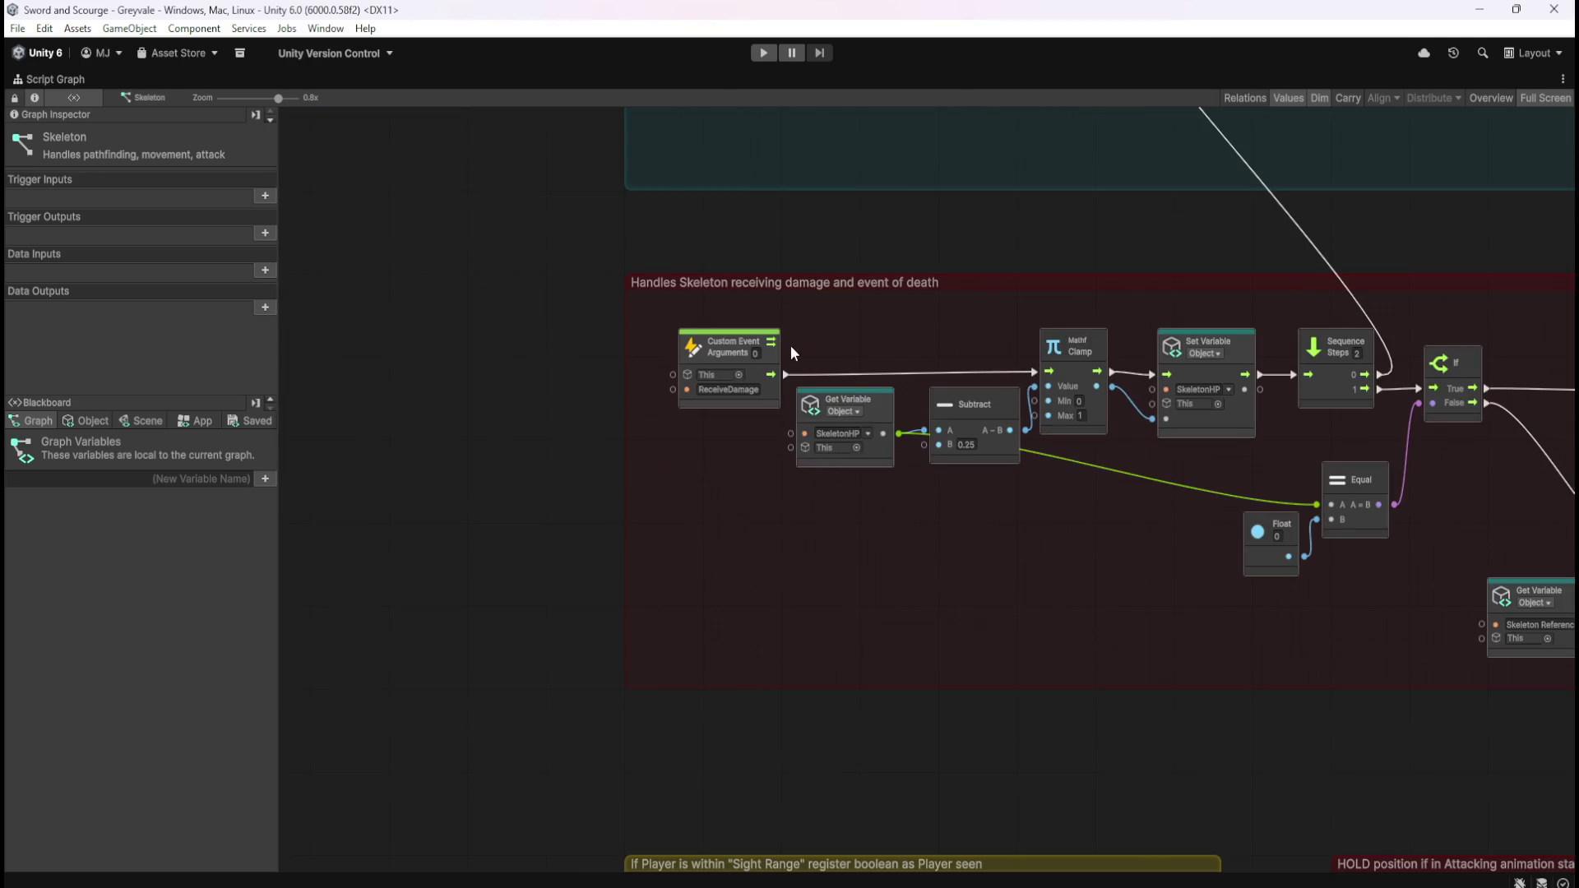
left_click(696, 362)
* * *
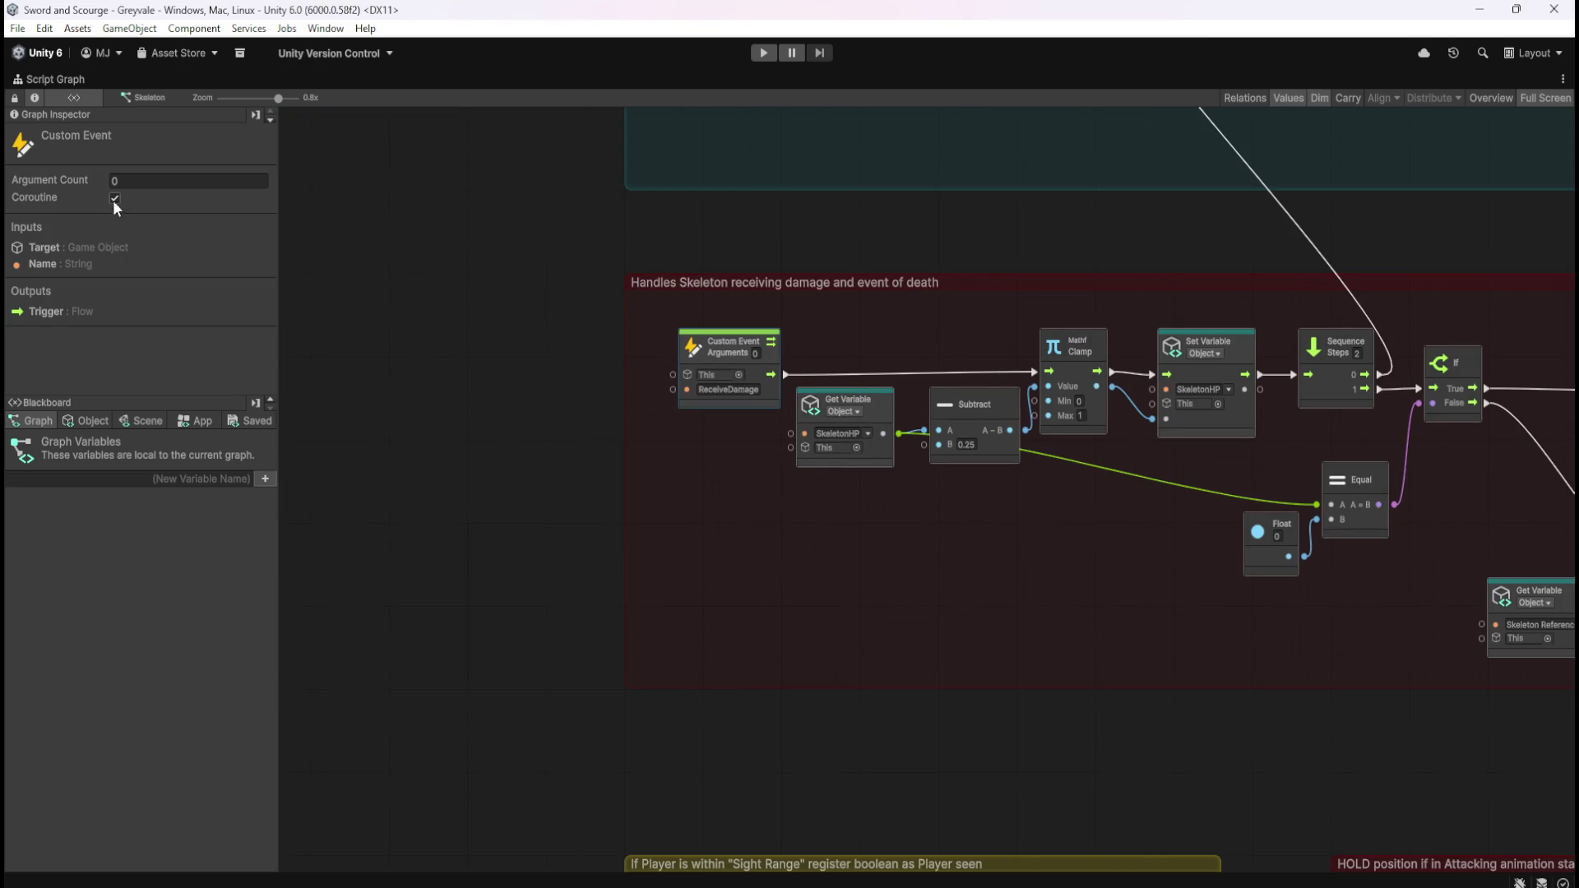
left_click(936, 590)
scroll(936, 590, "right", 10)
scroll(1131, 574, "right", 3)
...
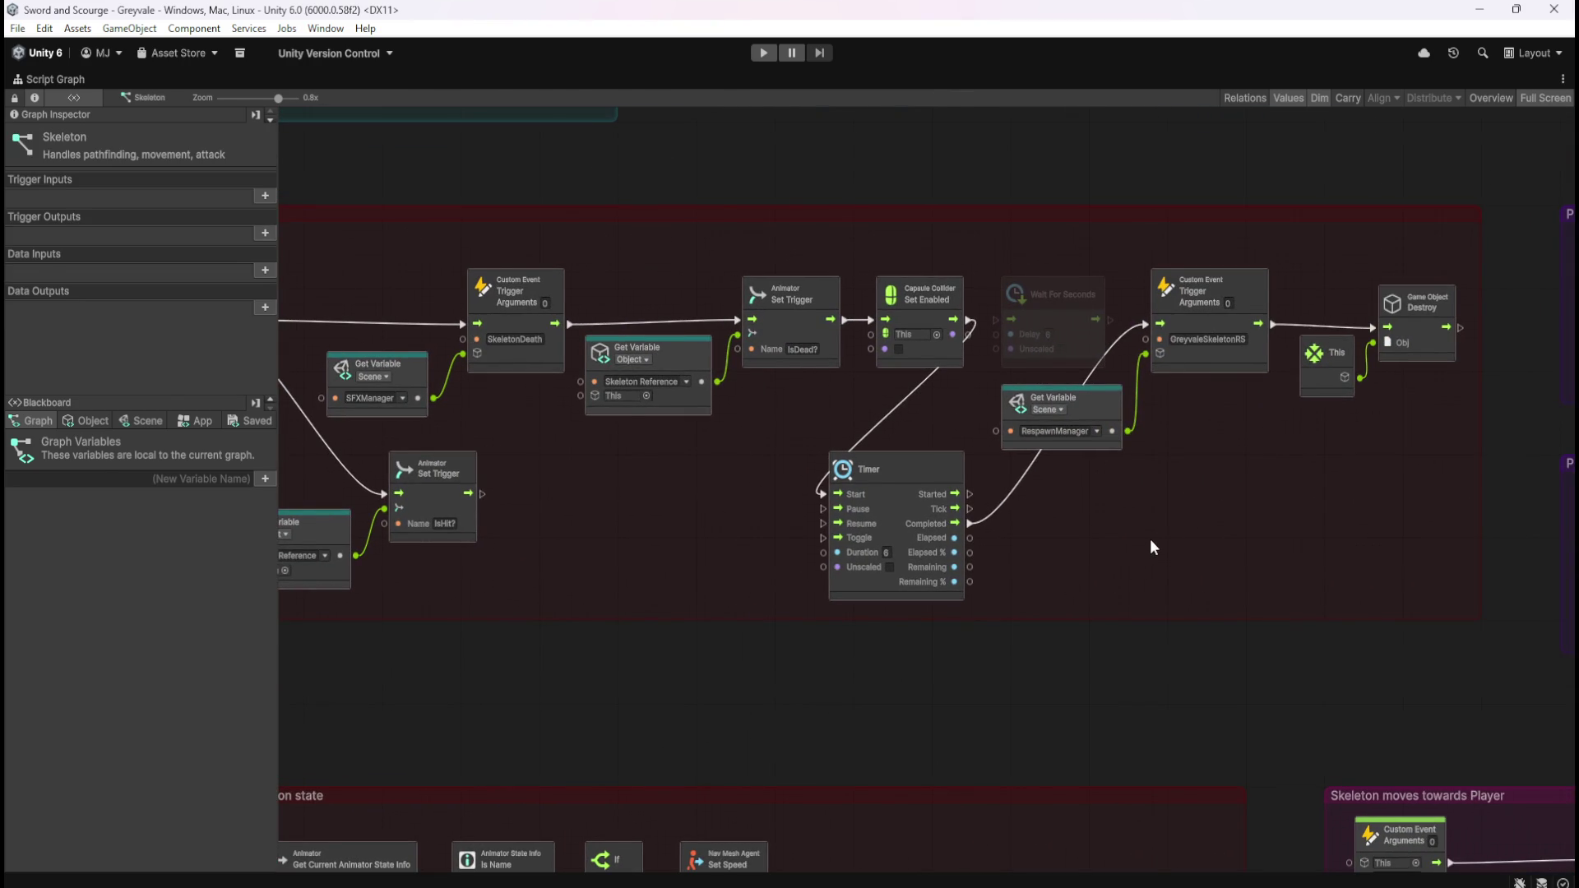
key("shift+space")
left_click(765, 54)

## Work instruction
Copy out every line in the listing where the word "scroll" appears.

## Reply
scroll(936, 590, "right", 10)
scroll(1131, 574, "right", 3)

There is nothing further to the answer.